[[ Data, beginning ]]

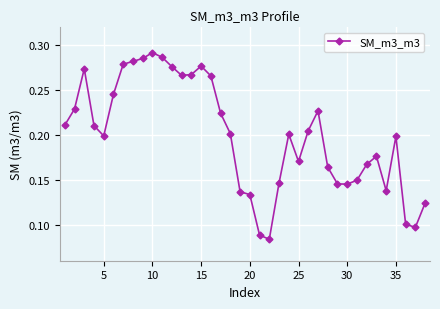

How many lines are shown in the chart?

1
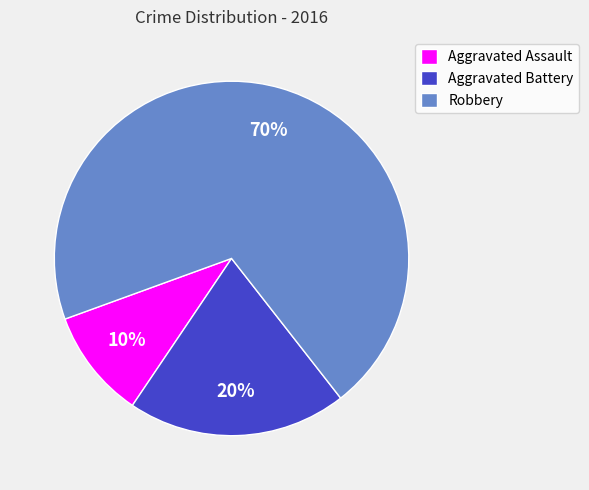

Combined, do Aggravated Assault and Aggravated Battery account for over 50%?

No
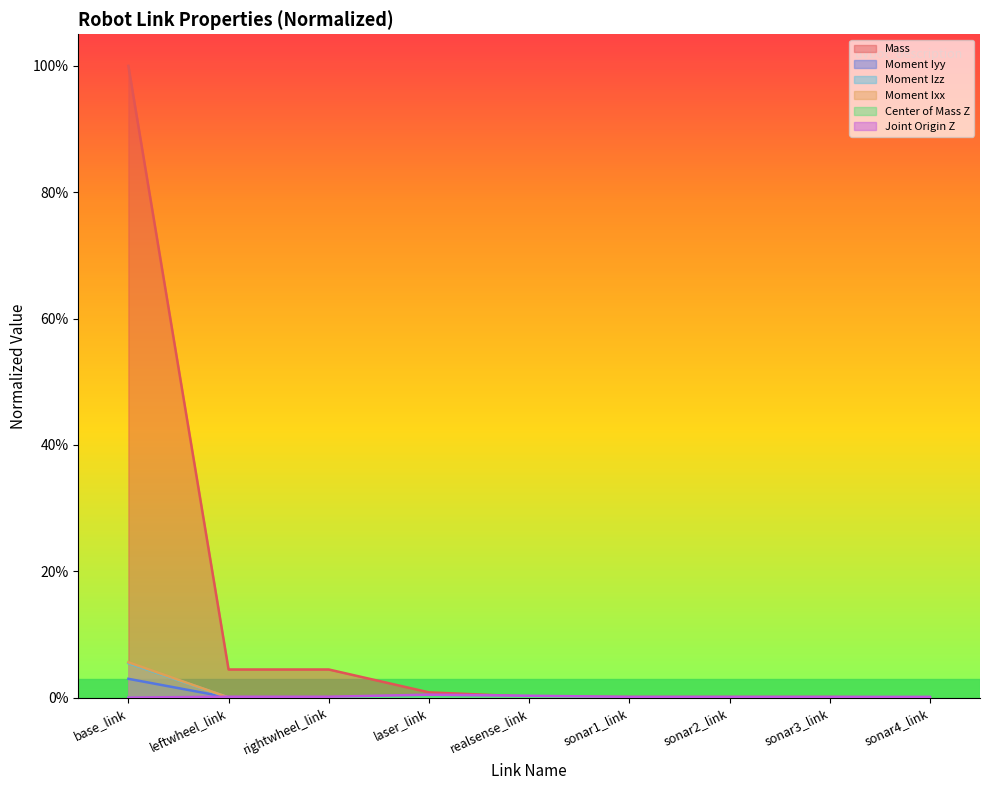

At how many categories does at least one series exceed 0?

9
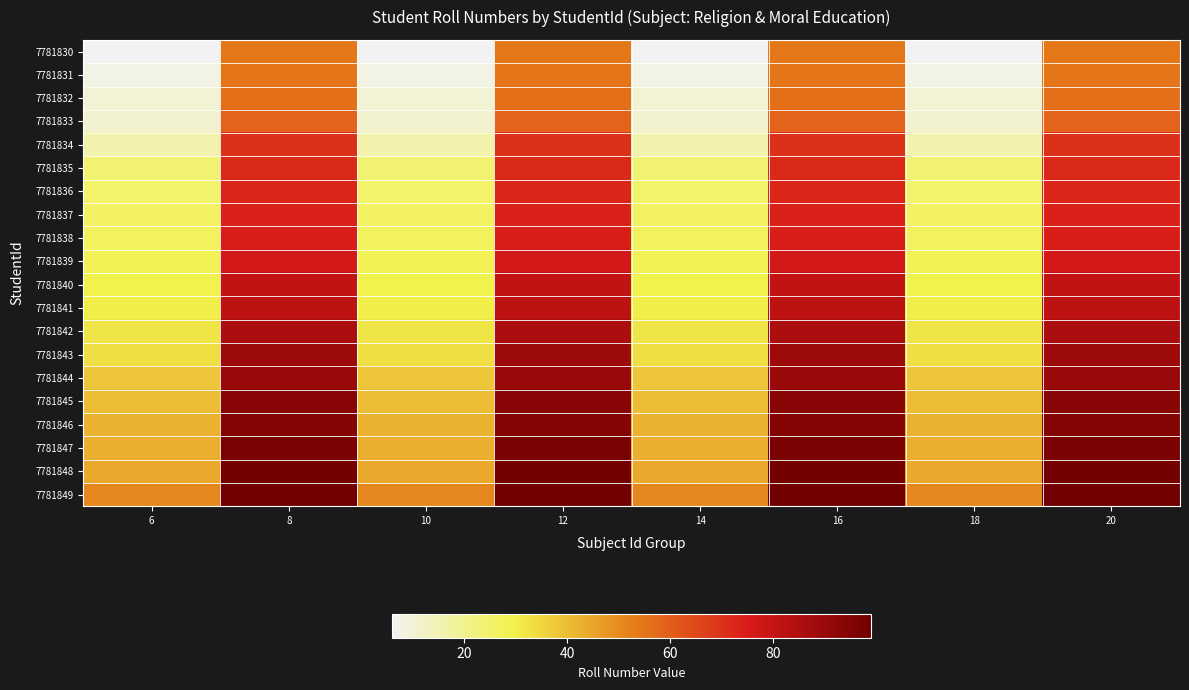

At which category is the sum across all series the highest?

8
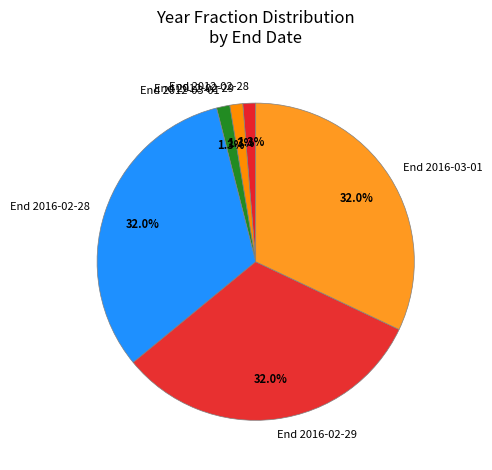

Is there any slice that represents more than half of the pie?

No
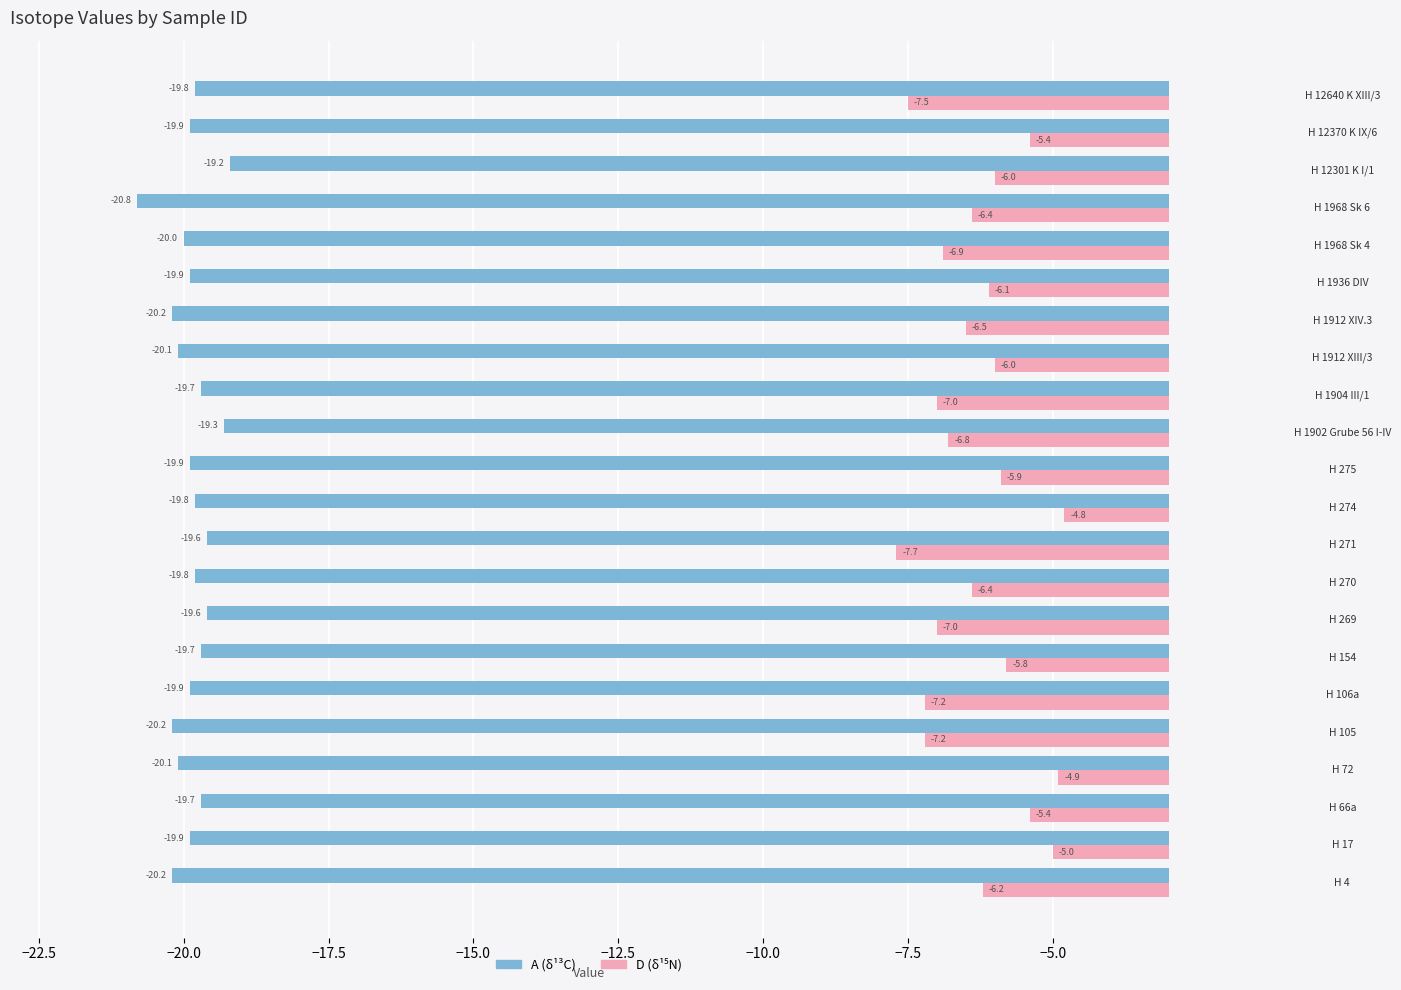

What is the minimum value shown in the chart?

-20.8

[[ Data, end ]]

| Assignment |
Rewrite every one of the records with "chart" changed to "graph" and all other text kept the same, omitting the pictures from your answer.

| Answer box |
How many lines are shown in the graph?

1

Combined, do Aggravated Assault and Aggravated Battery account for over 50%?

No

At how many categories does at least one series exceed 0?

9

At which category is the sum across all series the highest?

8

Is there any slice that represents more than half of the pie?

No

What is the minimum value shown in the graph?

-20.8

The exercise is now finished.